I love how quickly we just fell into place like nothing happened, like a year of nothing, a year of void space didn't get in between.
I love how natural we can be after that long miserable gap and how I know I should feel a little pretense--a tiny fakeness but there was none of it.
I love how easy we fall into step like we've been swaying to the same song a thousand of times in our shared separate universe with each other--like we never even left.
I love our alternate universe and how it still existed waiting for us, knowing that we would fall like missing puzzle pieces and it did fell in the right places, making it seem whole.

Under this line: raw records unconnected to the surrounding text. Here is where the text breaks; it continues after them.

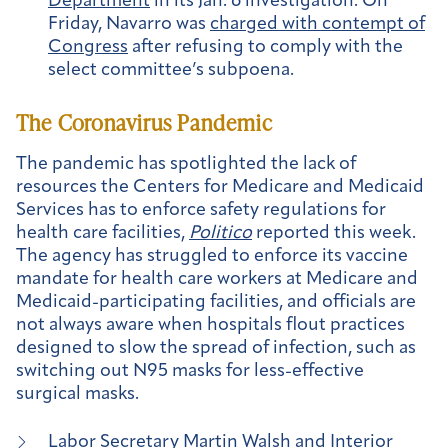
Department
in its Jan. 6 investigation. On
Friday, Navarro was
charged with contempt of
Congress
after refusing to comply with the
select committee’s subpoena.
The Coronavirus Pandemic
The pandemic has spotlighted the lack of
resources the Centers for Medicare and Medicaid
Services has to enforce safety regulations for
health care facilities,
Politico
reported this week.
The agency has struggled to enforce its vaccine
mandate for health care workers at Medicare and
Medicaid-participating facilities, and officials are
not always aware when hospitals flout practices
designed to slow the spread of infection, such as
switching out N95 masks for less-effective
surgical masks.
Labor Secretary Martin Walsh and Interior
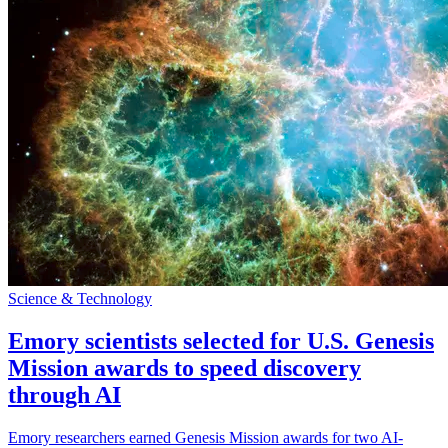
Science & Technology
Emory scientists selected for U.S. Genesis
Mission awards to speed discovery
through AI
Emory researchers earned Genesis Mission awards for two AI-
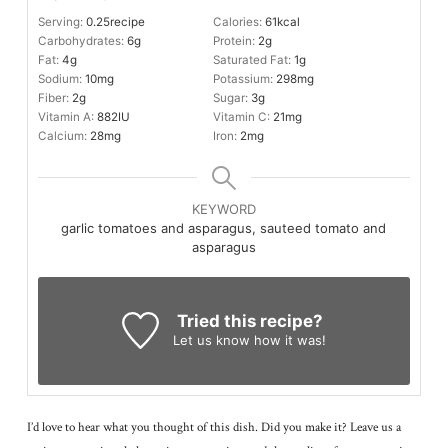
Serving:
0.25
recipe
Calories:
61
kcal
Carbohydrates:
6
g
Protein:
2
g
Fat:
4
g
Saturated Fat:
1
g
Sodium:
10
mg
Potassium:
298
mg
Fiber:
2
g
Sugar:
3
g
Vitamin A:
882
IU
Vitamin C:
21
mg
Calcium:
28
mg
Iron:
2
mg
KEYWORD
garlic tomatoes and asparagus, sauteed tomato and
asparagus
Tried this recipe?
Let us know
how it was!
I’d love to hear what you thought of this dish. Did you make it? Leave us a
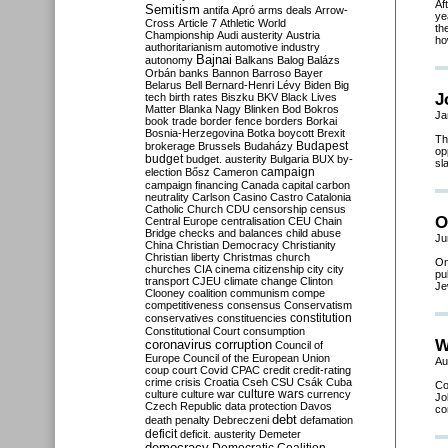
Af
Semitism
antifa
Apró
arms deals
Arrow-
ye
Cross
Article 7
Athletic World
th
Championship
Audi
austerity
Austria
ho
authoritarianism
automotive industry
Bajnai
autonomy
Balkans
Balog
Balázs
Orbán
banks
Bannon
Barroso
Bayer
Belarus
Bell
Bernard-Henri Lévy
Biden
Big
J
tech
birth rates
Biszku
BKV
Black Lives
Matter
Blanka Nagy
Blinken
Bod
Bokros
Ja
book trade
border fence
borders
Borkai
Bosnia-Herzegovina
Botka
boycott
Brexit
Th
Budapest
brokerage
Brussels
Budaházy
op
budget
budget. austerity
Bulgaria
BUX
by-
sla
campaign
election
Bősz
Cameron
campaign financing
Canada
capital
carbon
neutrality
Carlson
Casino
Castro
Catalonia
Catholic Church
CDU
censorship
census
O
Central Europe
centralisation
CEU
Chain
Bridge
checks and balances
child abuse
Ju
China
Christian Democracy
Christianity
Christian liberty
Christmas
church
On
churches
CIA
cinema
citizenship
city
city
pu
transport
CJEU
climate change
Clinton
Je
Clooney
coalition
communism
compe
competitiveness
consensus
Conservatism
constitution
conservatives
constituencies
Constitutional Court
consumption
W
coronavirus
corruption
Council of
Europe
Council of the European Union
Au
coup
court
Covid
CPAC
credit
credit-rating
crime
crisis
Croatia
Cseh
CSU
Csák
Cuba
Co
culture
culture war
culture wars
currency
Jo
Czech Republic
data protection
Davos
co
debt
death penalty
Debreczeni
defamation
deficit
deficit. austerity
Demeter
democracy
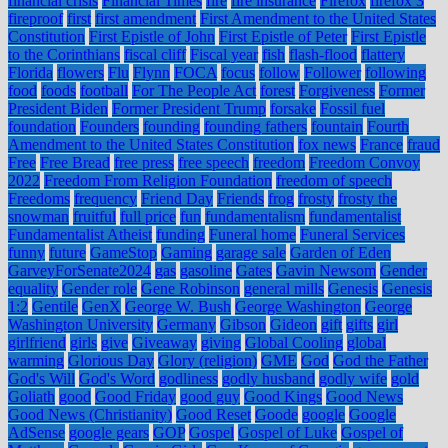
financial crisis
Financial Times
fire
fire insurance
Firefox
firefox 3
fireproof
first
first amendment
First Amendment to the United States
Constitution
First Epistle of John
First Epistle of Peter
First Epistle
to the Corinthians
fiscal cliff
Fiscal year
fish
flash-flood
flattery
Florida
flowers
Flu
Flynn
FOCA
focus
follow
Follower
following
food
foods
football
For The People Act
forest
Forgiveness
Former
President Biden
Former President Trump
forsake
Fossil fuel
foundation
Founders
founding
founding fathers
fountain
Fourth
Amendment to the United States Constitution
fox news
France
fraud
Free
Free Bread
free press
free speech
freedom
Freedom Convoy
2022
Freedom From Religion Foundation
freedom of speech
Freedoms
frequency
Friend Day
Friends
frog
frosty
frosty the
snowman
fruitful
full price
fun
fundamentalism
fundamentalist
Fundamentalist Atheist
funding
Funeral home
Funeral Services
funny
future
GameStop
Gaming
garage sale
Garden of Eden
GarveyForSenate2024
gas
gasoline
Gates
Gavin Newsom
Gender
equality
Gender role
Gene Robinson
general mills
Genesis
Genesis
1:2
Gentile
GenX
George W. Bush
George Washington
George
Washington University
Germany
Gibson
Gideon
gift
gifts
girl
girlfriend
girls
give
Giveaway
giving
Global Cooling
global
warming
Glorious Day
Glory (religion)
GME
God
God the Father
God's Will
God's Word
godliness
godly husband
godly wife
gold
Goliath
good
Good Friday
good guy
Good Kings
Good News
Good News (Christianity)
Good Reset
Goode
google
Google
AdSense
google gears
GOP
Gospel
Gospel of Luke
Gospel of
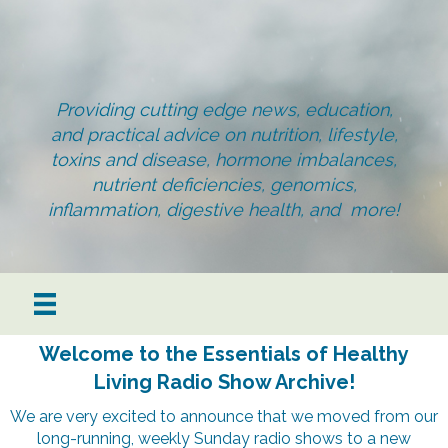
Providing cutting edge news, education,
and practical advice on nutrition, lifestyle,
toxins and disease, hormone imbalances,
nutrient deficiencies, genomics,
inflammation, digestive health, and more!
Welcome to the Essentials of Healthy
Living Radio Show Archive!
We are very excited to announce that we moved from our
long-running, weekly Sunday radio shows to a new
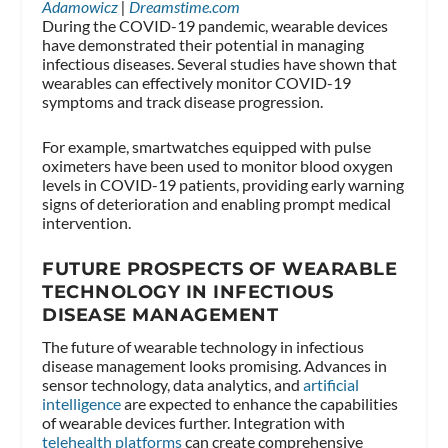
Adamowicz
|
Dreamstime.com
During the COVID-19 pandemic, wearable devices
have demonstrated their potential in managing
infectious diseases. Several studies have shown that
wearables can effectively monitor COVID-19
symptoms and track disease progression.
For example, smartwatches equipped with pulse
oximeters have been used to monitor blood oxygen
levels in COVID-19 patients, providing early warning
signs of deterioration and enabling prompt medical
intervention.
FUTURE PROSPECTS OF WEARABLE
TECHNOLOGY IN INFECTIOUS
DISEASE MANAGEMENT
The future of wearable technology in infectious
disease management looks promising. Advances in
sensor technology, data analytics, and
artificial
intelligence
are expected to enhance the capabilities
of wearable devices further. Integration with
telehealth platforms
can create comprehensive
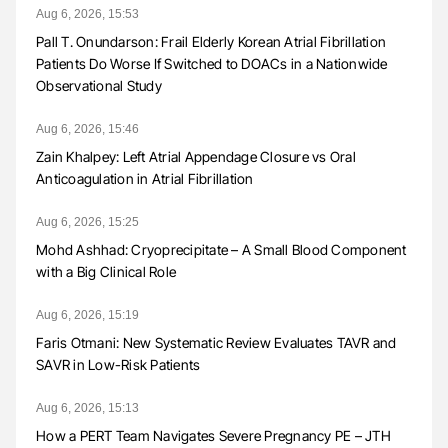
Aug 6, 2026, 15:53
Pall T. Onundarson: Frail Elderly Korean Atrial Fibrillation
Patients Do Worse If Switched to DOACs in a Nationwide
Observational Study
Aug 6, 2026, 15:46
Zain Khalpey: Left Atrial Appendage Closure vs Oral
Anticoagulation in Atrial Fibrillation
Aug 6, 2026, 15:25
Mohd Ashhad: Cryoprecipitate – A Small Blood Component
with a Big Clinical Role
Aug 6, 2026, 15:19
Faris Otmani: New Systematic Review Evaluates TAVR and
SAVR in Low-Risk Patients
Aug 6, 2026, 15:13
How a PERT Team Navigates Severe Pregnancy PE – JTH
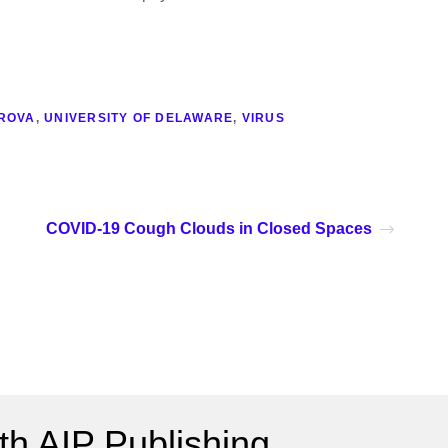
ROVA
,
UNIVERSITY OF DELAWARE
,
VIRUS
COVID-19 Cough Clouds in Closed Spaces
h AIP Publishing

and I love how the continuity of what we had and now have felt infinite and somehow real and promising and that the idea imprinted on a beyondness in the future.
but I do not love how I could not forget how I was left expecting --no, assuming of what could've happened on the miserable gap because I am afraid that it would've changed every. little. thing.
I do not love how a simple little thing stood between us like a wall that got thicker and thicker, piled with red hard bricks and along the linings of our hearts, a tinge of uncertainty had ensued.
alas I do not love how quickly you bounced back in my life thinking you could just walk into that wall without even asking, without trying hard you crossed that wall that easy like snapping your fingers or clapping your hands.
I do not love how you chose now instead of then, instead of yesterday, or the day before that, or the month before that day or the next day when you decided to disappear.
and I do not love how quickly I let you in how I decided that i should still hold on how I responded, shaking off the hesitation, brushing off the doubts, letting you fill me again with that light only you radiate.